Now, Apple may get to prove it all. The EU investigation will reach back to 1991, and that could hurt. Of course, Apple isn’t the only target. Brussels is also investigating similar deals between Starbucks and the Dutch government, and Fiat with Luxembourg.

For Apple, there’s no question Apple has scrimped on taxes and played a savvy game, perhaps the savviest of all time. The biggest question may simply be whether Apple negotiated special tax deal that other companies in Ireland do not. If it did–or is found to have done so by the European Commission–the bill could be big.

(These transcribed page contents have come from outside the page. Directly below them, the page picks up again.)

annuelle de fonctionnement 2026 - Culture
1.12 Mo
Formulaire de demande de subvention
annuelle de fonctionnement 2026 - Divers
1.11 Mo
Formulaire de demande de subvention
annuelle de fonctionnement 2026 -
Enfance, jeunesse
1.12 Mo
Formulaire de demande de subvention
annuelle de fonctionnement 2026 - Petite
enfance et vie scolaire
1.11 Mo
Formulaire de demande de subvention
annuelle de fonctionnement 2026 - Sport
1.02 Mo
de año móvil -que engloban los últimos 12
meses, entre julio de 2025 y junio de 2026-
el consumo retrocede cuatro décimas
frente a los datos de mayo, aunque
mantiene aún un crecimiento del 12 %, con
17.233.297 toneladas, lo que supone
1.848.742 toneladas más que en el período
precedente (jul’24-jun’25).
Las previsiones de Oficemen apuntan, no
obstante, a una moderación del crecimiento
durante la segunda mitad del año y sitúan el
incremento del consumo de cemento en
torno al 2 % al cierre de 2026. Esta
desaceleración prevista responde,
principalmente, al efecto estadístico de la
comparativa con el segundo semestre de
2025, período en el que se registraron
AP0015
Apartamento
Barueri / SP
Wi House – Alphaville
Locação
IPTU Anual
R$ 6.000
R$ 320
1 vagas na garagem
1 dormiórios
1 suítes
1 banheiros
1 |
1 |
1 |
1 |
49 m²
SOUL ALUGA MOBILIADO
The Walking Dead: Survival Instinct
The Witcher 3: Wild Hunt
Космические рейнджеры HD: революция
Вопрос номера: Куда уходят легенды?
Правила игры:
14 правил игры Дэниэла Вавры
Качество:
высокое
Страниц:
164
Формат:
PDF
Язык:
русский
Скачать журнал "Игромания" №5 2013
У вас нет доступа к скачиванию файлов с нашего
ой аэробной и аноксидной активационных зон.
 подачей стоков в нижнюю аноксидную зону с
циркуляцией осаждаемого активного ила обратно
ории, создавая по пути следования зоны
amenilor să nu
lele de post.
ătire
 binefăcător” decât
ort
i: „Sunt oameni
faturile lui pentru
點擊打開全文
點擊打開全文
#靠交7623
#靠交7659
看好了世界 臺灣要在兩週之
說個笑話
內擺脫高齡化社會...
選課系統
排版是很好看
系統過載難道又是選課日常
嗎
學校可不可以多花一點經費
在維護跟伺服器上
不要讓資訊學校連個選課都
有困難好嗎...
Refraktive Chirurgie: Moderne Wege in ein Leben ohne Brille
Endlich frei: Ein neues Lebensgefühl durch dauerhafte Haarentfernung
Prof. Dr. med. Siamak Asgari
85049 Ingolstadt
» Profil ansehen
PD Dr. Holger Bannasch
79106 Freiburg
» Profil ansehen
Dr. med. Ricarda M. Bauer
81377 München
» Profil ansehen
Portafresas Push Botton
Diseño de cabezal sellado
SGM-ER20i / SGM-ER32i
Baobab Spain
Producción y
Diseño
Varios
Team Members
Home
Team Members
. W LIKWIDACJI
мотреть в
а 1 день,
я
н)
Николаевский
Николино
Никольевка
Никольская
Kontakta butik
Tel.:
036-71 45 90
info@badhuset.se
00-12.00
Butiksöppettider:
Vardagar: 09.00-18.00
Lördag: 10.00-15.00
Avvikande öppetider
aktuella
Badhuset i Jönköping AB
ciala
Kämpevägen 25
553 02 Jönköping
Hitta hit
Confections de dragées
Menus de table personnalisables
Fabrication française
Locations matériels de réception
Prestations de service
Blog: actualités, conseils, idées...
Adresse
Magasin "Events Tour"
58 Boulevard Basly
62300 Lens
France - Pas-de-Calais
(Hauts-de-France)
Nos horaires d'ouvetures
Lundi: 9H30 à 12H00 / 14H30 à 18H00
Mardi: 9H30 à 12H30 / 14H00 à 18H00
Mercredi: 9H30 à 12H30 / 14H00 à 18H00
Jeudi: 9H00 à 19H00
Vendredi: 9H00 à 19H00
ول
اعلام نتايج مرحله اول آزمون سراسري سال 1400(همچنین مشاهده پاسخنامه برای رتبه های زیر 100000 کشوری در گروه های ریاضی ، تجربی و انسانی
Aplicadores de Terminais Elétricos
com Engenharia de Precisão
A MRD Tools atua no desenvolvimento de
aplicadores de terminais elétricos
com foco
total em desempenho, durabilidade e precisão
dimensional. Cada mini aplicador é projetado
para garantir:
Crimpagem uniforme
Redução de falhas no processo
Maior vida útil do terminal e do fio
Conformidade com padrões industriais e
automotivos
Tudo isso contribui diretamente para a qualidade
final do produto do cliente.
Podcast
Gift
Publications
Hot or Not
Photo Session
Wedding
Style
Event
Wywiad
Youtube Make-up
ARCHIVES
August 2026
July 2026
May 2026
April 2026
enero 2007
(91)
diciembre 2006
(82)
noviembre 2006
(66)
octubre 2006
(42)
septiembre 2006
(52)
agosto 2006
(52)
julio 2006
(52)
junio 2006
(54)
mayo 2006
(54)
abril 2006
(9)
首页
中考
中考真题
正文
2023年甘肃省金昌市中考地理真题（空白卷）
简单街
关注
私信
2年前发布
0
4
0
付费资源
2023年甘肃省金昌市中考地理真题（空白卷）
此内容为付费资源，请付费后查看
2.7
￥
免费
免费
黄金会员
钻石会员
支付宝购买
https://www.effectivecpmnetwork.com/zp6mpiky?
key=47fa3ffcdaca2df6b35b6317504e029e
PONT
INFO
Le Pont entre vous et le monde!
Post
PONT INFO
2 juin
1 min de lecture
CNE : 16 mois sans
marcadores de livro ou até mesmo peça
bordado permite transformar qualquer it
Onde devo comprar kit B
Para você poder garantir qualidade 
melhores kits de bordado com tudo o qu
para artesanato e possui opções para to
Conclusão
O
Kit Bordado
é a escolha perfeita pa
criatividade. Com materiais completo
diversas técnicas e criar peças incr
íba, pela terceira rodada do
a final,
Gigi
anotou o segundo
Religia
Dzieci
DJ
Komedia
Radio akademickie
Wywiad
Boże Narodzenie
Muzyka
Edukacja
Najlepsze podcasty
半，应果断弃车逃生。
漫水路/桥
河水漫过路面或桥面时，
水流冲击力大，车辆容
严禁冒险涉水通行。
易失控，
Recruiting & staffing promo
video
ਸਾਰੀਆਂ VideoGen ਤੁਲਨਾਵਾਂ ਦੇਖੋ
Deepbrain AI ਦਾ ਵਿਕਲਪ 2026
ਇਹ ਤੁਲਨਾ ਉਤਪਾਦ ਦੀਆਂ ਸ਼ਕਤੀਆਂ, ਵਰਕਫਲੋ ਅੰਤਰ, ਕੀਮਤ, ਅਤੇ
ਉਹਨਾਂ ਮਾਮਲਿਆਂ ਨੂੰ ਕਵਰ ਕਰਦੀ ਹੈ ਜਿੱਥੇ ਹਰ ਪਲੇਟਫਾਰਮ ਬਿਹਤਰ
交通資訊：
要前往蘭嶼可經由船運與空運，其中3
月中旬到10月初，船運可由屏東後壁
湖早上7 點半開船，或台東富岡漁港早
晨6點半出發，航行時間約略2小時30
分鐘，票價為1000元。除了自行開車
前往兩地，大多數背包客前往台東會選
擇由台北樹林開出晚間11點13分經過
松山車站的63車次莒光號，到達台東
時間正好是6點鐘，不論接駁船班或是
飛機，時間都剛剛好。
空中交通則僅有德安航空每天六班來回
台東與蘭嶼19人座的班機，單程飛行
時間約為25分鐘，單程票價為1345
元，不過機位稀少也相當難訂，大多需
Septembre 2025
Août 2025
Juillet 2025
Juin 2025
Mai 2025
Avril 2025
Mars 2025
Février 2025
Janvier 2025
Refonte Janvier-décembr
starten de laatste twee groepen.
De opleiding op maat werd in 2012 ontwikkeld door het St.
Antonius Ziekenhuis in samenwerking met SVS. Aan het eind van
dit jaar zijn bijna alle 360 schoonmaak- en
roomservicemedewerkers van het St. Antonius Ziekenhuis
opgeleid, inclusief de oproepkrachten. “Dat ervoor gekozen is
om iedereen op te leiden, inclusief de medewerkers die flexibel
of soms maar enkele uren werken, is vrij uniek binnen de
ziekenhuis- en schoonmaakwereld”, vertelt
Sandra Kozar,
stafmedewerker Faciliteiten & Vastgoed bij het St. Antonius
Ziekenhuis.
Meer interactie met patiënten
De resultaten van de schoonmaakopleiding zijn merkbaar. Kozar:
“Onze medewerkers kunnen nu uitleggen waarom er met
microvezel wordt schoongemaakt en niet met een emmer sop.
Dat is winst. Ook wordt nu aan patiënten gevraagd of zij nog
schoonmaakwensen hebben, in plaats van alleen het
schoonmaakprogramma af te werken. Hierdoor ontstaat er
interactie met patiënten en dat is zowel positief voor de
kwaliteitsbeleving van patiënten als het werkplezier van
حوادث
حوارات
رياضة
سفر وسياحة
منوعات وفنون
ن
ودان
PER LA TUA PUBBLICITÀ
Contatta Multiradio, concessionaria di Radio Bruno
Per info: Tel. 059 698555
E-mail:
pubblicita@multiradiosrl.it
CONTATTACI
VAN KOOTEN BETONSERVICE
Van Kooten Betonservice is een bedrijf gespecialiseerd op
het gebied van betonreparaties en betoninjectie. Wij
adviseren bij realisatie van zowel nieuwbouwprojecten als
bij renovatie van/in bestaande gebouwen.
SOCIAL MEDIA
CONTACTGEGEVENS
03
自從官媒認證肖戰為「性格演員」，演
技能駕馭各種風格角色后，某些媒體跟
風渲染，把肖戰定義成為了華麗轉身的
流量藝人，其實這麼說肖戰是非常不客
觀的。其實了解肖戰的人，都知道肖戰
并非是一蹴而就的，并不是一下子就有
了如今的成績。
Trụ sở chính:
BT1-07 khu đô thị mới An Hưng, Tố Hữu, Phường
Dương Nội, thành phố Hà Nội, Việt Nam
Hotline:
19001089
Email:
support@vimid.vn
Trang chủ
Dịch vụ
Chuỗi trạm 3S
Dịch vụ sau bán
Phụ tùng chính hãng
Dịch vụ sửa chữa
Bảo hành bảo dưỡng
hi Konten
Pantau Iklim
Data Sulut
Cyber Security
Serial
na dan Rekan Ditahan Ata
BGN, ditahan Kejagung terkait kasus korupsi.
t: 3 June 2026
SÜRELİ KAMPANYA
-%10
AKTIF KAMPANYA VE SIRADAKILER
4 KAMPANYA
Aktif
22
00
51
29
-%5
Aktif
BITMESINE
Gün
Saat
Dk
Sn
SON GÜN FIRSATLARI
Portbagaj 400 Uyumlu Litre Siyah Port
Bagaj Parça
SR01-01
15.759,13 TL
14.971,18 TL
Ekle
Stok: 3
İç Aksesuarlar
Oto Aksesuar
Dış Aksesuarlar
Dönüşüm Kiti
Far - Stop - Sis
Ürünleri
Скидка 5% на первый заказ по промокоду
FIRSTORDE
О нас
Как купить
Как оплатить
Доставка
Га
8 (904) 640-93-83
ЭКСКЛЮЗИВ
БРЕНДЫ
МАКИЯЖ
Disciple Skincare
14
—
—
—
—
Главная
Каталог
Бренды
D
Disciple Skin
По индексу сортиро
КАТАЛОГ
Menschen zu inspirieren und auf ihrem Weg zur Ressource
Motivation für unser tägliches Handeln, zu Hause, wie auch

Authorities in Brussels have far-reaching powers to recover illegal support stretching back 10 years. Although the Commission has not yet reached it’s decision or made a precise calculation of improper support, it is expected to reach billions of euros. In effect, it could be payback for all the Irish taxpayers who got shorted for all those years.

Apple and the Irish tax authorities go way back, with the company opening there in 1980. After 11 years, when there was a change in the law, Apple struck a deal with Ireland. That 1991 agreement is said to be key. It may have had the force of law, but if it gave Apple special treatment, it could be illegal. Legal or not, the deal lasted until 2007 when another was struck.

For Apple and for others, this may be a bitter and disillusioning episode. And it isn’t likely to be quick.